In the days since the ‘news’ about Sir Jimmy Savile first broke I’ve been thinking about whether the fact that he got away with the alleged abuse for so long means our views have not changed as much as we might hope over the last few decades.
Since the mid-90s I was deeply suspicious of Savile, having read an interview with Professor Anthony Clare where he referred to a Lynn Barber interview in which she said “journalists have often told me as a fact: "Jimmy Savile? Of course, you know he's into little girls”. Clare’s own conclusion was equally disturbing:
“…his solitary, shifting life is but a manifestation of a profound psychological malaise with its roots in that materially deprived, emotionally somewhat indifferent childhood which he so flatly describes. There is something chilling about this twentieth-century ‘saint’…”
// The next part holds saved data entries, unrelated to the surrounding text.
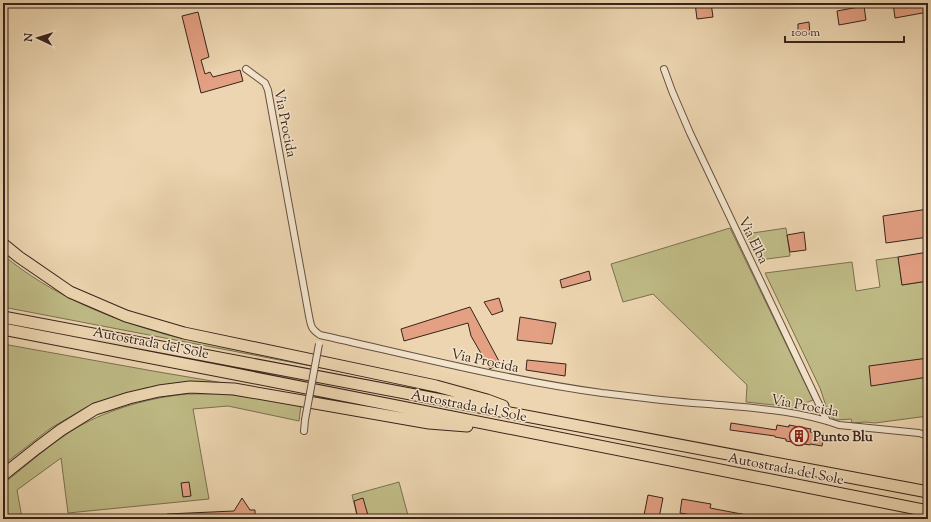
<svg xmlns="http://www.w3.org/2000/svg" width="931" height="522" font-family="'Sorts Mill Goudy',serif">
<rect width="100%" height="100%" fill="#ecd5b0"/>
<filter id="stains"><feTurbulence type="fractalNoise" baseFrequency=".005" numOctaves="4"/><feColorMatrix values="0 0 0 0 .2 0 0 0 0 .09 0 0 0 0 .02 0 0 0 .5 -.17"/></filter>
<radialGradient id="worn" r=".72"><stop offset=".6" stop-color="#630" stop-opacity="0"/><stop offset="1" stop-color="#630" stop-opacity=".3"/></radialGradient>
<!-- green -->
<path fill="#bfbb86" stroke="#7c7050" d="M 730,228 L 813,400 L 798,406 L 798,409 L 783,406 L 746,402 L 747,385 L 653,294 L 623,302 L 611,264 Z
M 786,228 L 790,256 L 759,260 L 746,234 Z
M 3,255 C 52,295 107,318 168,335 L 363,376 L 3,307 Z
M 898,257 L 902,285 L 928,281 L 928,416 L 875,423 L 865,422 L 852,423 L 851,419 L 836,420 L 830,416 L 827,409 L 820,388 L 765,273 L 852,262 L 856,291 L 880,287 L 876,260 Z
M 3,344 L 153,371 L 335,402 L 188,383 L 146,388 L 108,399 L 85,408 L 51,428 L 3,465 Z
M 221,393 L 301,405 L 299,421 L 228,406 L 193,409 L 209,499 L 68,513 L 61,458 L 17,490 L 22,518 L 3,519 L 3,484 C 27,465 51,443 78,427 C 109,409 152,397 188,394 C 199,394 210,394 221,393 Z
M 399,482 L 409,519 L 358,519 L 352,495 Z"/>
<!-- building -->
<path fill="#e3a083" stroke="#39241a" d="M 695,3 L 711,3 L 713,17 L 697,19 Z
M 893,3 L 928,3 L 928,12 L 895,18 Z
M 864,6 L 866,20 L 839,25 L 837,11 Z
M 198,12 L 209,57 L 201,60 L 205,74 L 210,72 L 213,77 L 240,70 L 243,81 L 201,93 L 182,16 Z
M 809,22 L 810,34 L 798,35 L 798,24 Z
M 928,209 L 928,237 L 886,243 L 883,216 Z
M 804,232 L 806,250 L 790,252 L 787,235 Z
M 928,252 L 928,281 L 902,285 L 898,257 Z
M 589,271 L 591,280 L 562,288 L 560,280 Z
M 499,298 L 503,311 L 492,315 L 484,302 Z
M 470,307 L 500,363 L 490,369 L 471,336 L 468,323 L 404,341 L 401,329 Z
M 520,317 L 556,323 L 552,344 L 517,340 Z
M 928,358 L 928,377 L 871,386 L 869,366 Z
M 527,360 L 566,364 L 565,376 L 526,370 Z
M 731,423 L 776,430 L 777,425 L 789,427 L 789,425 L 811,429 L 810,432 L 824,434 L 822,446 L 810,444 L 810,445 L 786,441 L 786,439 L 775,437 L 775,436 L 730,430 Z
M 189,482 L 191,496 L 183,497 L 181,483 Z
M 648,495 L 663,498 L 659,518 L 644,515 Z
M 242,498 L 250,510 L 255,510 L 255,519 L 167,519 L 167,514 L 234,511 Z
M 363,498 L 369,519 L 358,519 L 354,501 Z
M 682,499 L 711,504 L 710,508 L 752,516 L 752,519 L 713,519 L 680,513 Z"/>
<g fill="none" stroke-linecap="round" stroke-linejoin="round">
<!-- minor casing -->
<g stroke="#665040" stroke-width="8">
<path id="minor" d="M 246,69 L 265,83 L 268,90 L 309,316 C 311,326 311,329 320,335 C 414,356 507,380 602,393 C 637,397 672,402 708,404 C 752,408 797,410 839,425 L 919,433 L 928,436
M 664,69 L 672,91 L 690,133 L 827,421
M 304,431 L 305,420"/>
</g>
<!-- motorway casing -->
<g stroke="#39241a" stroke-width="13">
<path id="motorway" d="M 3,244 L 19,257 L 70,292 L 126,316 L 184,333 L 436,386 L 487,400 L 503,406
M 3,317 L 928,492
M 3,329 L 225,372 L 928,511
M 3,475 L 37,448 L 61,430 L 95,409 L 129,398 L 159,391 L 190,387 L 234,389 L 429,423 L 467,426"/>
</g>
<!-- minor -->
<use href="#minor" stroke="#f3e4cc" stroke-width="6"/>
<!-- motorway -->
<use href="#motorway" stroke="#ecd5b0" stroke-width="11"/>
<!-- minor-bridge casing -->
<g stroke="#665040" stroke-width="8" stroke-linecap="butt">
<path id="minor-bridge" d="M 305,420 L 319,344"/>
</g>
<!-- minor-bridge -->
<use href="#minor-bridge" stroke="#f3e4cc" stroke-width="6"/>
</g>
<!-- icons -->
<defs>
<g id="building-ring" transform="scale(1)"><circle r="9.5" fill="#f3e4cc" stroke="#8f2418" stroke-width="1.5"/><path d="M-4-6H4V6H1V3H-1V6H-4ZM-2.5-4.3h1.7v1.8h-1.7ZM.8-4.3h1.7v1.8H.8ZM-2.5-1h1.7V.8h-1.7ZM.8-1h1.7V.8H.8Z" fill="#8f2418"/></g>
</defs>
<g fill-rule="evenodd">
<use href="#building-ring" x="799" y="436"/>
</g>
<g text-anchor="middle" stroke-width="3" stroke-linejoin="round" paint-order="stroke">
<!-- street labels -->
<g font-size="14" fill="#39241a" stroke="#f3e4cc">
<text transform="translate(286 123) rotate(79)" y="5">Via Procida</text>
<text transform="translate(754 240) rotate(64)" y="5">Via Elba</text>
<text transform="translate(151 342) rotate(11)" y="5">Autostrada del Sole</text>
<text transform="translate(485 360) rotate(12)" y="5">Via Procida</text>
<text transform="translate(469 405) rotate(11)" y="5">Autostrada del Sole</text>
<text transform="translate(805 405) rotate(11)" y="5">Via Procida</text>
<text transform="translate(786 468) rotate(11)" y="5">Autostrada del Sole</text>
</g>
<!-- poi labels -->
<g font-size="14" font-weight="bold" fill="#39241a" stroke="#f3e4cc" text-anchor="start">
<text x="813" y="441">Punto Blu</text>
</g>
</g>
<!-- margin -->
<rect width="931" height="522" fill="none" stroke="#ecd5b0" stroke-width="16"/>
<rect x="4" y="4" width="923" height="514" fill="none" stroke="#39241a" stroke-width="2"/>
<rect x="8" y="8" width="915" height="506" fill="none" stroke="#39241a"/>
<!-- north arrow -->
<g transform="translate(38 38) rotate(274)" stroke="#f3e4cc" stroke-width="3" paint-order="stroke">
<path d="M0-3L7 15L0 10L-7 15Z" fill="#39241a"/>
<text y="-6" font-size="11" font-weight="bold" text-anchor="middle" fill="#39241a">N</text>
</g>
<!-- scale -->
<path d="M785 36v6h119v-6" fill="none" stroke="#39241a" stroke-width="2"/>
<text x="791" y="36" font-size="12" fill="#39241a" stroke="#f3e4cc" stroke-width="3" paint-order="stroke">100 m</text>
<rect width="100%" height="100%" filter="url(#stains)"/>
<rect width="100%" height="100%" fill="url(#worn)"/>
</svg>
When I first started work in the early 1980s it was still tolerable (just) for a male colleague to grope a female as part of the punchline to a joke. That sort of behaviour would be completely unacceptable now and much of the Savile coverage has focused on just how much has changed for the better since the 70s and 80s. The implication is that this sort of thing would come to light more readily now. On the other hand, take a look at the quotation below, taken from a recent (2010) political biography.
“It was like being in a girls’ school after serving a long stretch in a high security prison.”
The context here is everything. The author is talking about how a speech was expected to be tough but was turned into a great triumph. Why use this simile though? There are many better ways to express the idea of an unexpectedly soft audience and the sexual undertones in this seem clear to me. The author writing about school girls here is former British Prime Minister Tony Blair in his execrable autobiography.
Perhaps sexual consciousness hasn’t changed as much as we might hope.